4- El-Erhab W El-Kabab

Throughout all intervals, filmmakers tend to break new grounds and clinch new attainments through their artworks. Such diligence has enriched the Egyptian cinema with a myriad of films that only got better with age for they capture the attributes of their time, which had them stand out and become superior to all the titles of their interval, and what’s a better depiction of the nineties than Adel Emam’s El-Erhab W El-Kabab? After things go terribly out of hand at Mogama3 El-Tahrir on the back of its employees’ indolence, the film scopes the predicament of our protagonist, who gets into hot water after being framed for hijacking the aged governmental building, shedding light on the ups and downs that impacted the Egyptian society at conclusion of the twentieth century.
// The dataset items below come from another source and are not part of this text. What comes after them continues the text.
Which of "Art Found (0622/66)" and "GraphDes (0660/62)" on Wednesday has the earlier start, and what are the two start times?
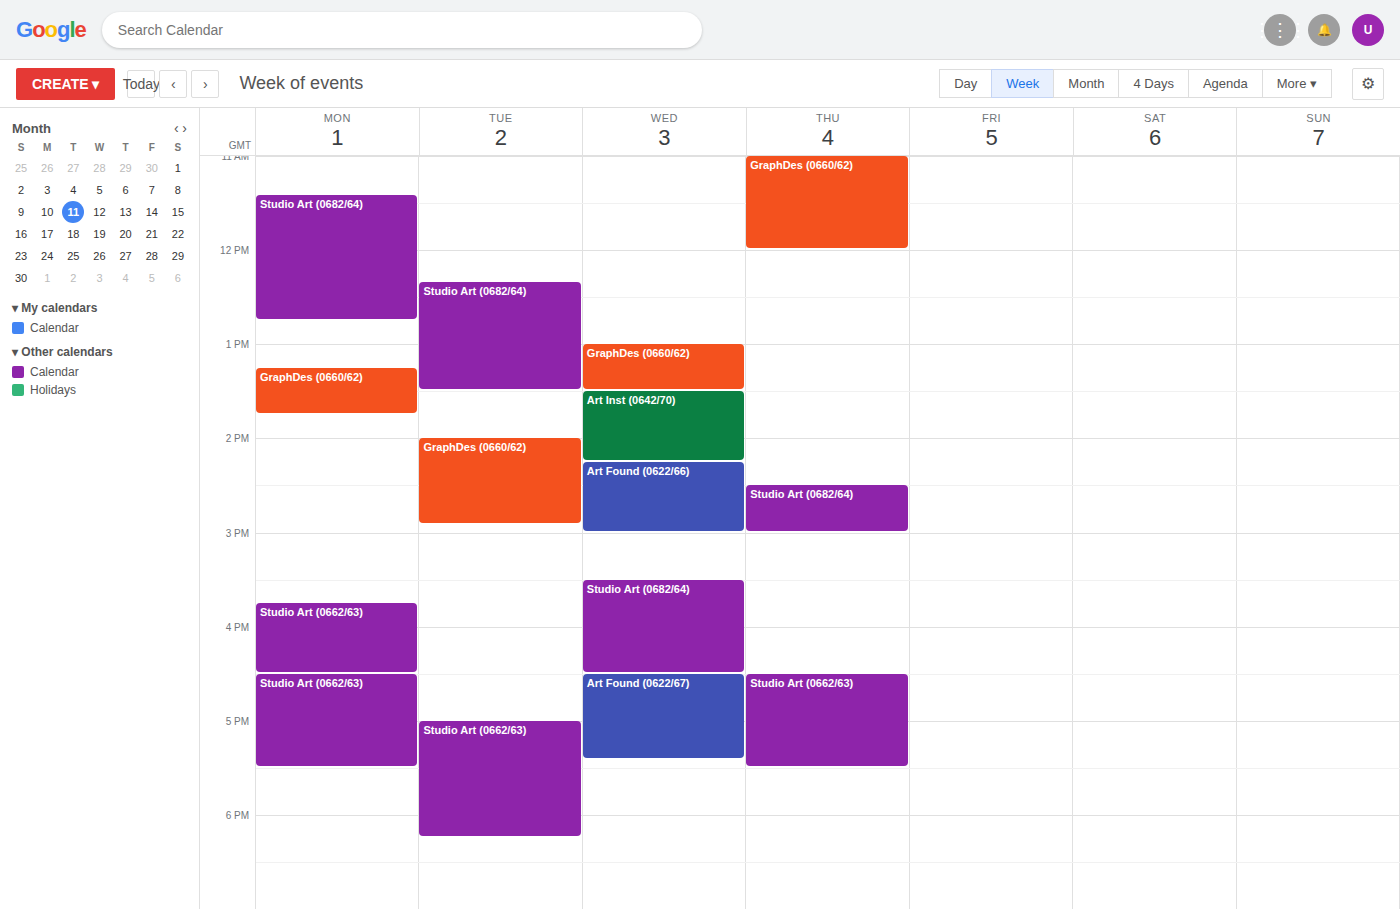
"GraphDes (0660/62)" 1:00 PM; "Art Found (0622/66)" 2:15 PM.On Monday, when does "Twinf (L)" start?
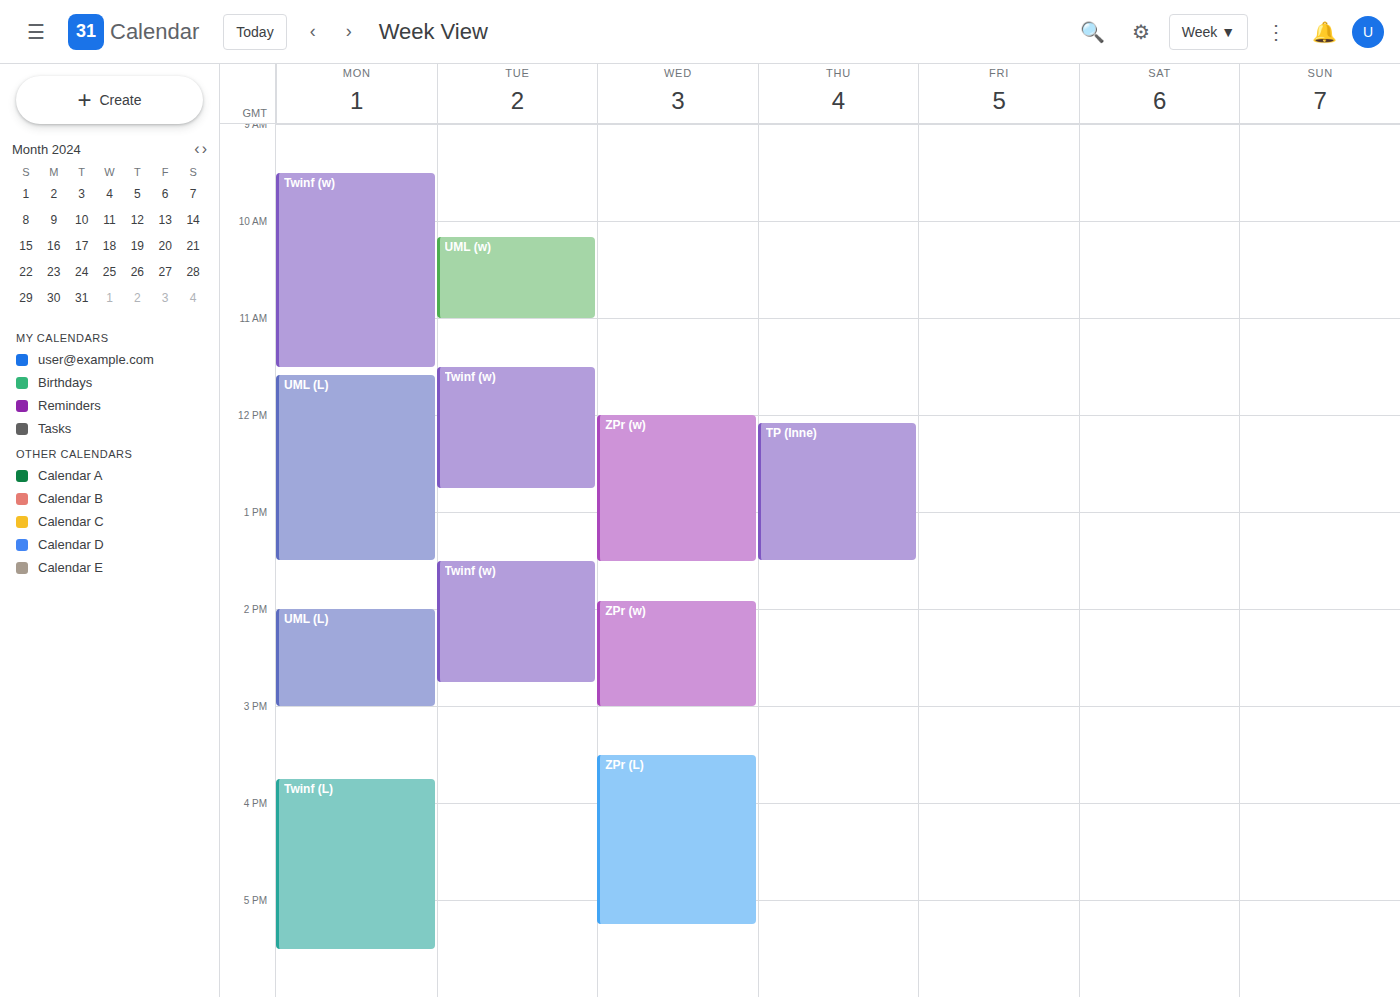
3:45 PMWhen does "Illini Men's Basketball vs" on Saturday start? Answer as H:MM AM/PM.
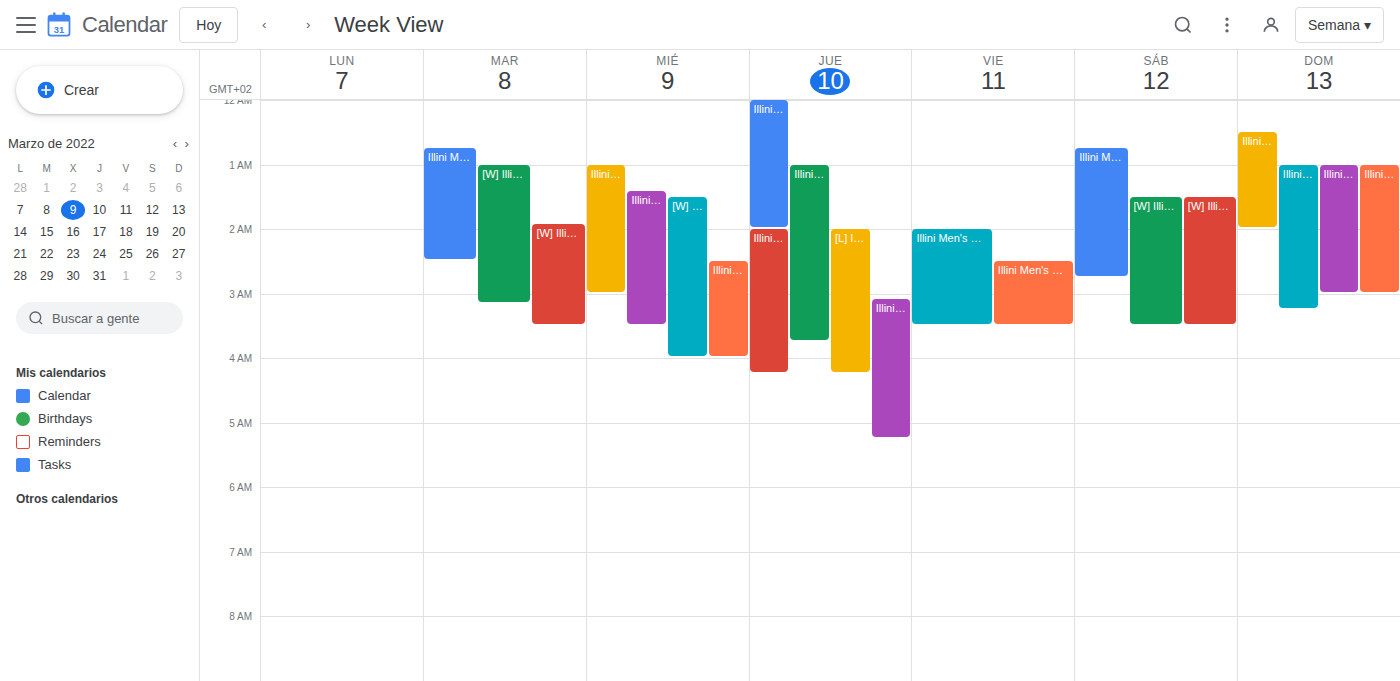
12:45 AMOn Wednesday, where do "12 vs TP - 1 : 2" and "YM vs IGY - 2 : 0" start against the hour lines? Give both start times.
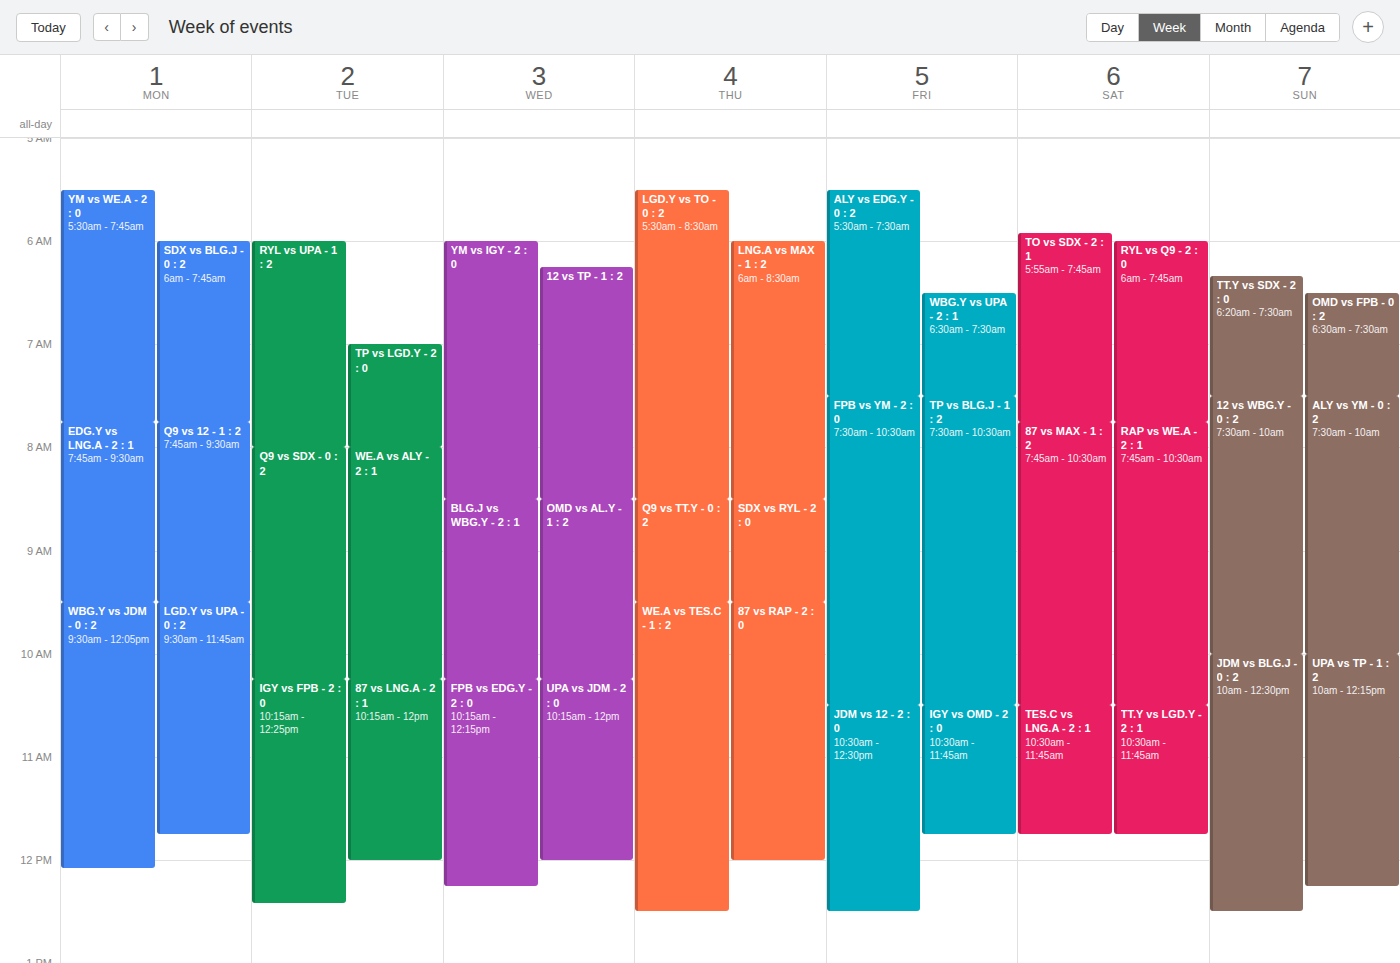
"12 vs TP - 1 : 2": 6:15 AM, neither: a quarter of the way from the 6 AM line to the 7 AM line. "YM vs IGY - 2 : 0": 6:00 AM, exactly on the 6 AM line.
Apart from the opening 10 minutes, the film entirely takes place within the perimeter of Mogama3 El-Tahrir during a 24-hour timeline, showcasing the finesses of its cast.

5- Eshtebak

Following the steps of the renowned sibling directors who have made it big in American cinema and TV America as the Coen and Duffers brothers, the Diab brothers are upping the antes in Egypt, notching plenty of acclaims. Their films speak of their merits with regards to the scripting and directorial work, which culminated with 2016’s Eshtebak, manifesting sublime artistic dexterity. Set entirely in a police truck, the film tracks the sufferance of some detainees who were seized on the back of 2013’s political revolts, highlighting the dissimilarities between their thoughts, beliefs and social backgrounds as they interact with one another in a confined 8-meter space. For its artistic and technical feats, Eshtebak has attained sheer prominence for it captures the bitter divisiveness that prevailed during that period, adorned by fine artistries and solid acting performances. For that, it became one of the finest Egyptian films of the 21st century, and one of the best one-day flicks.